After the shake-up was announced, Suzanne says, “The International Rowing Manager Brian Armstrong told me that he thought I’d been really badly treated and shouldn’t have been moved out of the eight, and the Director of International Rowing Mark Lees said the same, although he did acknowledge that he wasn’t in a position to do anything about it.” At the time, Suzanne appreciated their response as it represented a vindication of the injustice she felt, but although their intentions were doubtless helpful, they may not have helped her move on with the urgent and mammoth task ahead of her. “What I should have done is recognised that I was in the four and team-built,” she says now, but adds, “The squad was a very difficult place to be, then,” and it’s worth remembering that she, like most of the squad, was only in her early 20s.

After a disastrous altitude camp, they finally started rowing well together at the final training camp just before the Games.

Four pausing

Suzanne at 2 (second from the left), training in the heat in Varese just before the Barcelona Olympic Games. (Photo: Suzanne Mackenzie’s personal collection.)

The four finished second in the B final in the Olympic regatta. “After the repechage when we’d failed to qualify for the main final,” Suzanne recalls, “I upset some of the others by making the comment, ‘I don’t want to be here’. I didn’t mean that I didn’t want to row the small final with them, or that I didn’t want to race; what I meant was that I was devastated we weren’t in the main final and didn’t want to be in the position we were now in. I liked this crew and I thought that we could do it. But it was stupid and clumsy and I shouldn’t have shouldn’t said that.”

A photo of her on the start in Banyoles can be seen here.

Full accounts of each of Suzanne’s years in the under-23 and senior GB squads can be read here:

1988 | 1989 | 1990 | 1991 | 1992

Later

Suzanne didn’t make a positive decision to stop rowing internationally after the Barcelona Olympics, but the squad ‘strategy’ such as it was, in the following years involved only small numbers of people, there was very little funding, and in the end she just never picked it up again. “I still wasn’t very good at training on my own and there was no nobody left that I could see myself rowing with and forming a really good crew with, as it had all been so awful and fractured,” she reflects.

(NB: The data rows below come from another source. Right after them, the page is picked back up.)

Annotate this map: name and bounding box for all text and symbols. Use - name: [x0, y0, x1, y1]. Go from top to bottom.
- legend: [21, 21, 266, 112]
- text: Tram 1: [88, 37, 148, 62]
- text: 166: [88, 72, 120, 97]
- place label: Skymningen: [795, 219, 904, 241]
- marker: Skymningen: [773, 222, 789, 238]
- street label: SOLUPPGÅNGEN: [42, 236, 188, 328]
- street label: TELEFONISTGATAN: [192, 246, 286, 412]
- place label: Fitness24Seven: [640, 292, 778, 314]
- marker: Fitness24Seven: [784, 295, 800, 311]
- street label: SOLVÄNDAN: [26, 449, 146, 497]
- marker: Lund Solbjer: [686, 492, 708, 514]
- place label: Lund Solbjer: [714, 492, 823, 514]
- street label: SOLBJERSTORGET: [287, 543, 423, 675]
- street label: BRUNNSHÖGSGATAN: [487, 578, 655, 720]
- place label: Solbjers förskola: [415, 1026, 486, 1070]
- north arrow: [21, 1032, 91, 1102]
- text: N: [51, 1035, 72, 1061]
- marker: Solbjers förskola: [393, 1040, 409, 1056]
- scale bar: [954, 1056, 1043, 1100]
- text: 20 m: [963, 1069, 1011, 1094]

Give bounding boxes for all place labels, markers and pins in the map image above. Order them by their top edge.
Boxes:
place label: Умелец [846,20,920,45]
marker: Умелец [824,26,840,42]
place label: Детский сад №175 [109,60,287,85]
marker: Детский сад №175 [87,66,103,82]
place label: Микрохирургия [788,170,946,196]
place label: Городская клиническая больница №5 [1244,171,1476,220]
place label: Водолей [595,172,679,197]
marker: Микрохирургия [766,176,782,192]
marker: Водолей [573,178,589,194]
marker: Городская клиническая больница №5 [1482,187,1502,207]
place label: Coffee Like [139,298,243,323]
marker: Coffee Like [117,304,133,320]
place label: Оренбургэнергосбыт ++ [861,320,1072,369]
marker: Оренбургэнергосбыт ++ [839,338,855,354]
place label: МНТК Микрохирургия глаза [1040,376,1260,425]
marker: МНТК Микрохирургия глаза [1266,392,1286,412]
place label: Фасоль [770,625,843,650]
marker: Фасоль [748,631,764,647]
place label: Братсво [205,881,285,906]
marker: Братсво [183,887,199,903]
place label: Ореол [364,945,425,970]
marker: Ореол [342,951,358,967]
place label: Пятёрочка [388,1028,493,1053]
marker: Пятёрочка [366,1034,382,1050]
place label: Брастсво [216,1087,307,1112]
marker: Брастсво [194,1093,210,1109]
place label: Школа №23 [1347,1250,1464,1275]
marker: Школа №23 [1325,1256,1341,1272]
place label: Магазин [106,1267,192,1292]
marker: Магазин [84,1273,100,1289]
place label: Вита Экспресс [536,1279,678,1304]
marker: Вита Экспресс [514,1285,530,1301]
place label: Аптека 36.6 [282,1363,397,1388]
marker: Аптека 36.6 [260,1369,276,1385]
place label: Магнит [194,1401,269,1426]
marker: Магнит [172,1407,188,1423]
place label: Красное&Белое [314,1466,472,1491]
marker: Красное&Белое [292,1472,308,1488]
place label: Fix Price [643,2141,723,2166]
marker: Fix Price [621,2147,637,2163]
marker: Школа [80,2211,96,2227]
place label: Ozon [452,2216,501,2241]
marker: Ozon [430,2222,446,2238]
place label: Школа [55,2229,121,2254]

Fast forward quite a while, she has recently started weight training again. “I’m training at a proper mixed martial arts gym where there are lots of professional fighters or professional power lifters and in the last six  months I’ve learned so much about how to lift weights, which rams home quite how amateur we actually were in the squad. If we’d lifted weights properly, just that alone, we would have been so much better!” She’s also bowled over about how supportive the other members are, and wishes there had been a similar culture in GB squad that could have brought everyone on through mutual encouragement and sharing, instead of positioning future crewmates as ‘the enemy’. “I think it’s important that today’s GB rowing team know that one of the reasons they have the model they do is because we were a talented pool of athlete and nobody made the most of the people who were there. They obviously train incredibly hard, particularly because their salary depends on it, but I think it would be jolly useful for them to recognise that we did achieve, especially as amateurs against the legacy of state sponsored programmes.”